Quale l’attuale situazione? 

La cooperatrice Anna Clementi ha parlato di un sistema greco di richiesta asilo completamente al collasso, spiegando che nei campi in Macedonia i profughi sono al 60% donne e bambini (un 30% di bambini, migliaia e migliaia). Nella complessa partita dei diritti dei migranti a livello europeo hanno intanto assunto un peso importante anche le ambizioni di Macedonia e Serbia di entrare a fa parte dell’Unione Europea. 
Clementi ha anche riferito che parte della rotta balcanica è  comunque transitata attraverso l’Italia e nello specifico il Friuli Venezia Giulia. Per Tarvisio sono infatti transitati numerosi afghani e pakistani che spesso sono rimasti bloccati a causa dei tempi lunghi di attesa lunghi (1/2 anni) per ottenere l’asilo. Tra loro quelli che hanno ottenuto un permesso soggiorno Dublino (nel paese in cui sono stati registrati) si ritrovano in una sorta di limbo, bloccati senza poter fare niente. 

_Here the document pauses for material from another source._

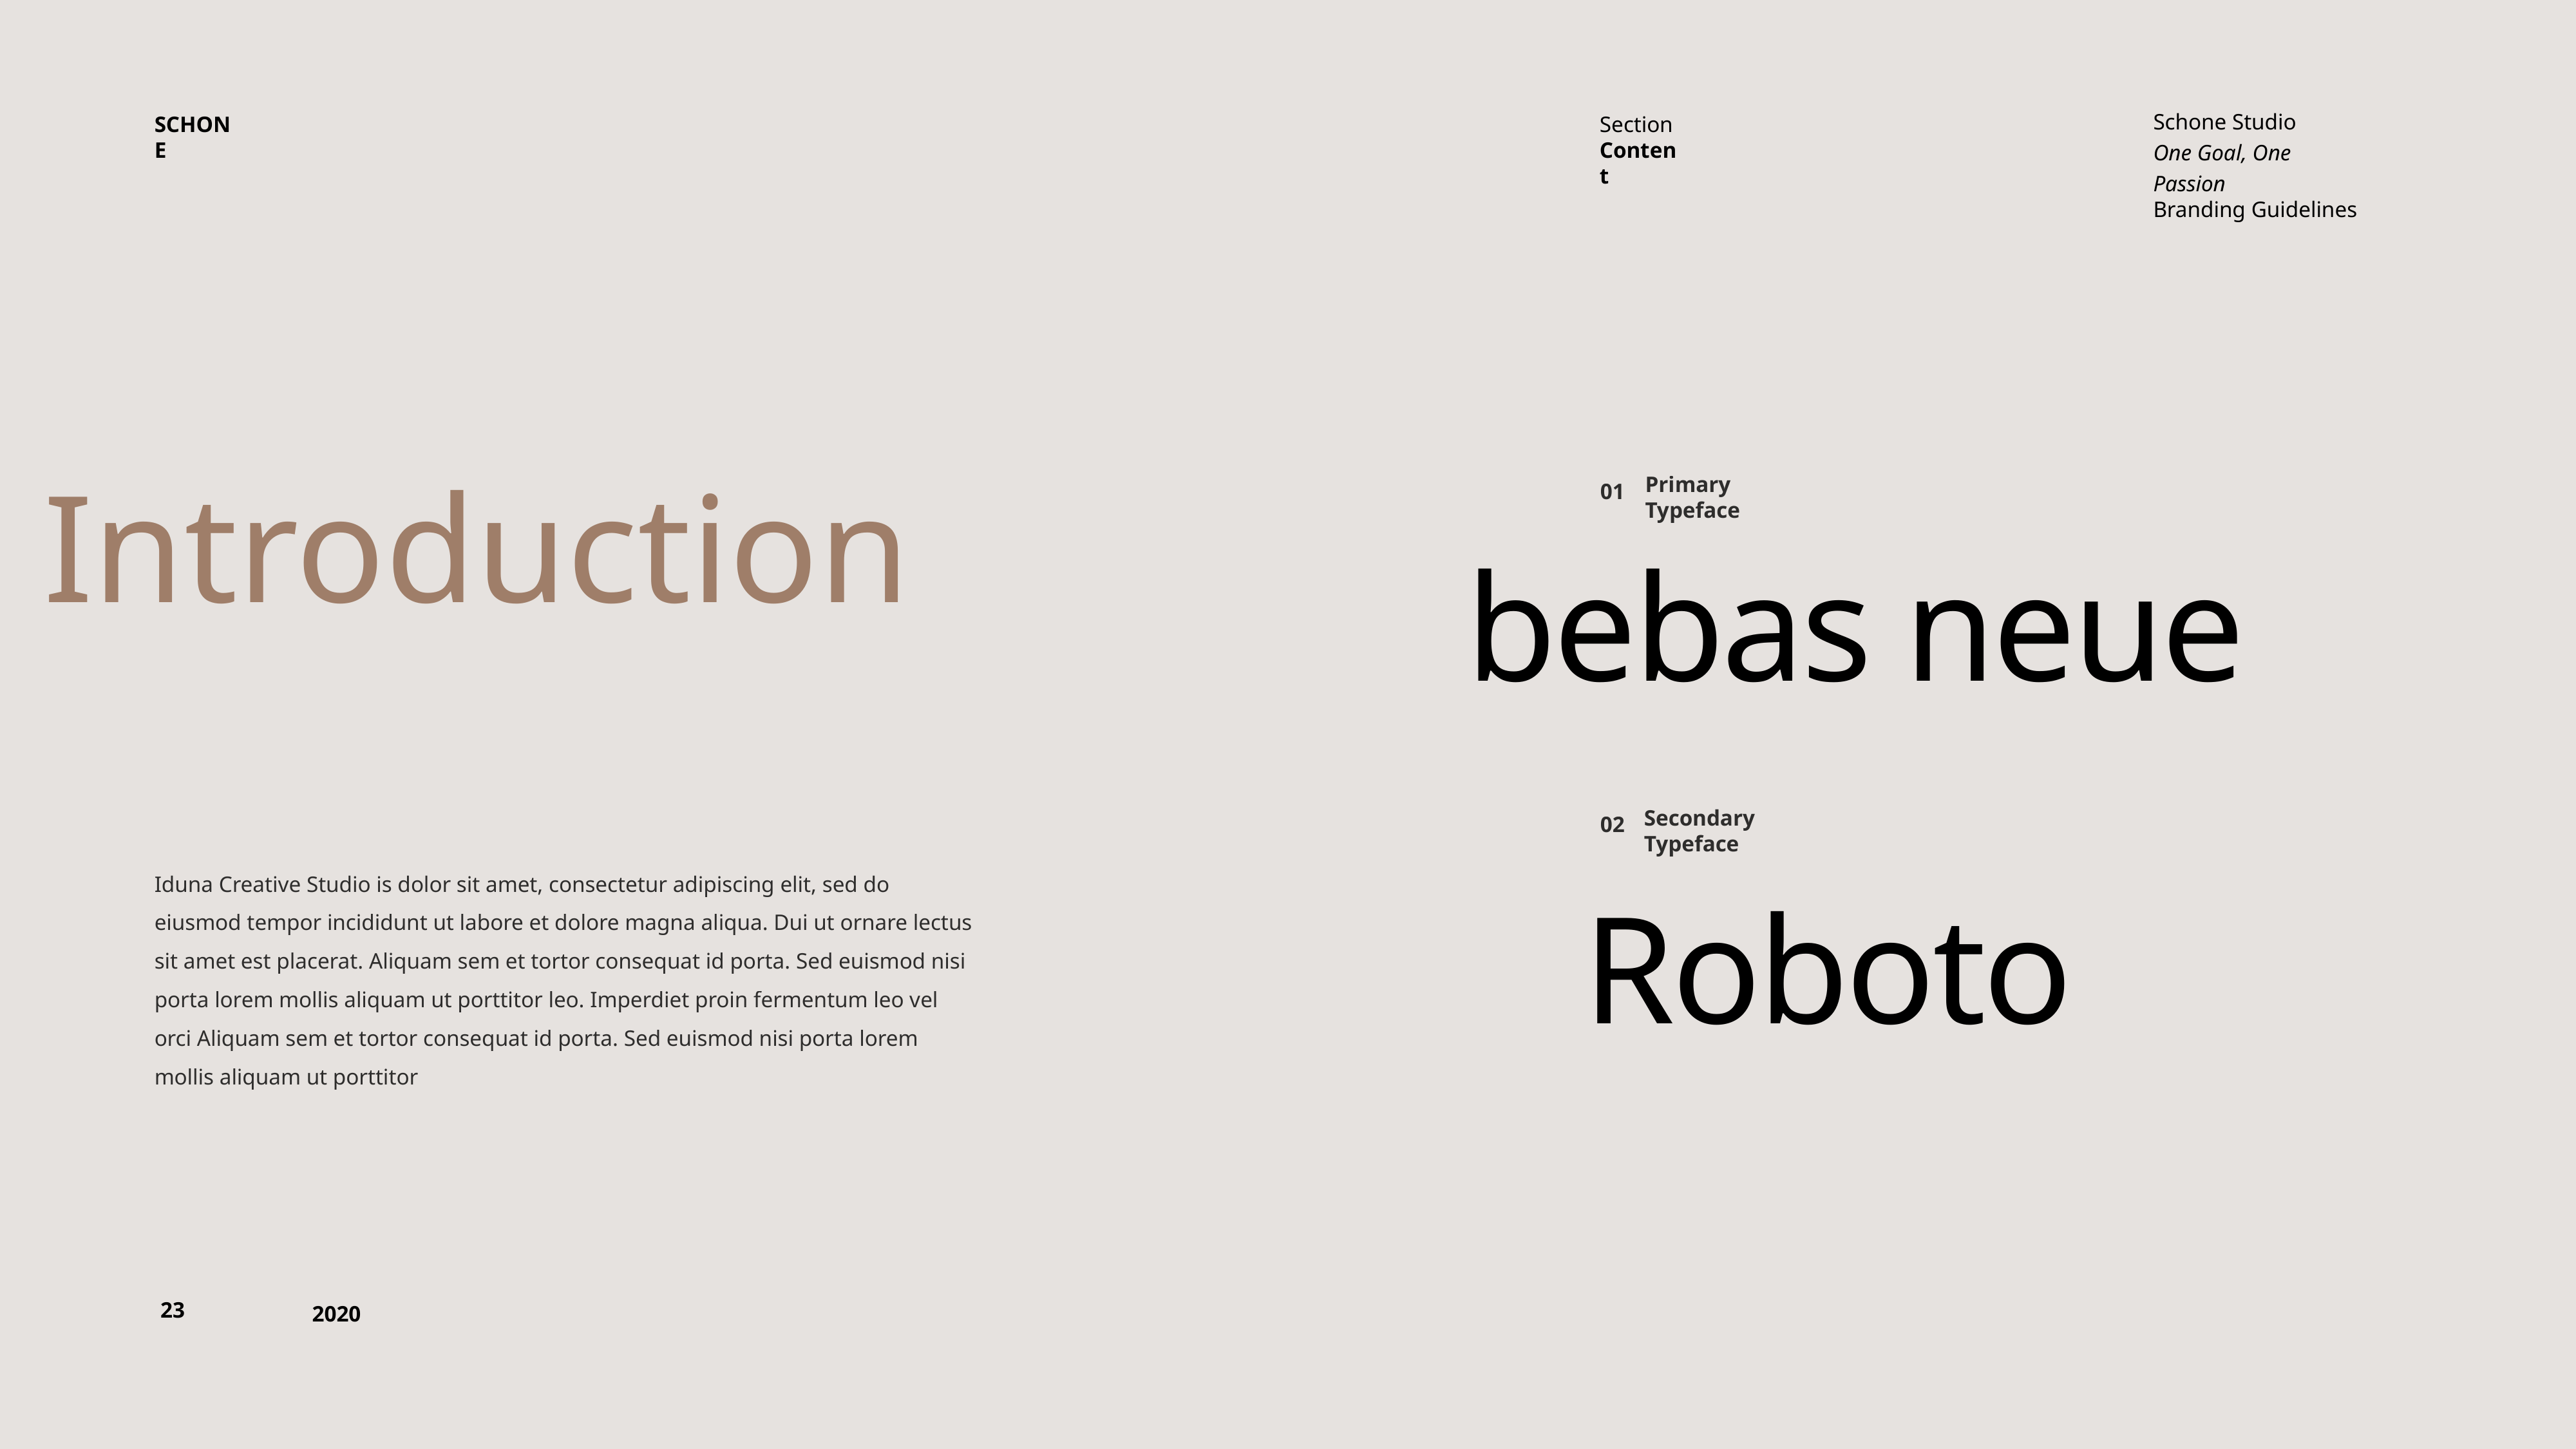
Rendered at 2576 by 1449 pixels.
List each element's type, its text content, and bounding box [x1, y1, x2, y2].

Con il il blocco della rotta balcanica in queste settimane naturalmente si sono susseguite le ipotesi su quello che accadrà nei prossimi mesi estivi. Quali saranno le nuove rotte per i profughi? In merito ci sono diverse ipotesi. Si parla di una ripresa degli sbarchi nel sud Italia e anche e soprattutto di un nuovo esodo che dalla Grecia potrebbe avere come obiettivo temporaneo il nostro paese, dopo aver attraversato l’Albania. Un’altra ipotesi vede anche Cipro come possibile ‘ponte’ tra medio oriente ed Europa. 

Nel dibattito che ha concluso l’incontro a Trento sono stati infine analizzati alcuni aspetti geopolitici di quanto sta avvenendo in medio oriente. Oltre che dell’atteggiamento dell’Europa - che per anni ha fatto finta di non vedere quello che stava succedendo soprattutto in Siria, accorgendosene solo quando milioni di profughi hanno cominciato ad accalcarsi ai suoi confini - si è parlato anche ad esempio di Qatar ed Arabia Saudita e non solo. Molti paesi infatti, arabi e non solo, hanno finito concentrato la loro attenzione soprattutto sulla possibilità di mettere mano progressivamente sulla presa di potere in Siria, spezzando l’asse che da sempre collega il regime di Assad e gli hezbollah libanesi con l’Iran. 

Anna Clementi ha concluso la sua lunga relazione ricordando alcuni principi chiavi che spesso vengono dimenticati quando si parla di rifugiati e diritto d’asilo. 

“I profughi in realtà vorrebbero restare a casa loro o recarsi al massimo temporaneamente in un paese vicino. Solo come extrema ratio si recano lontano.“

Il recente accordo con la Turchia in sostanza sarebbe una manovra dilatoria, fatta soprattutto sulla scia del desiderio da parte del maggior numero di paesi europei di non scontentare un’opinione pubblica aizzata dai populisti. In sostanza l’UE si lava la coscienza dando dei soldi ed ‘esternalizzando il problema’, in assenza di una vera e propria politica europea in tema di immigrazione. L’accordo in sostanza serve per ‘tappare un buco, ma tutti sono consapevoli del fatto che i disperati torneranno presto a premere da un’altra parte. Mettendo in evidenza ancora una volta tutte le contraddizioni che caratterizzarono gli attuali ‘equilibri’ internazionali.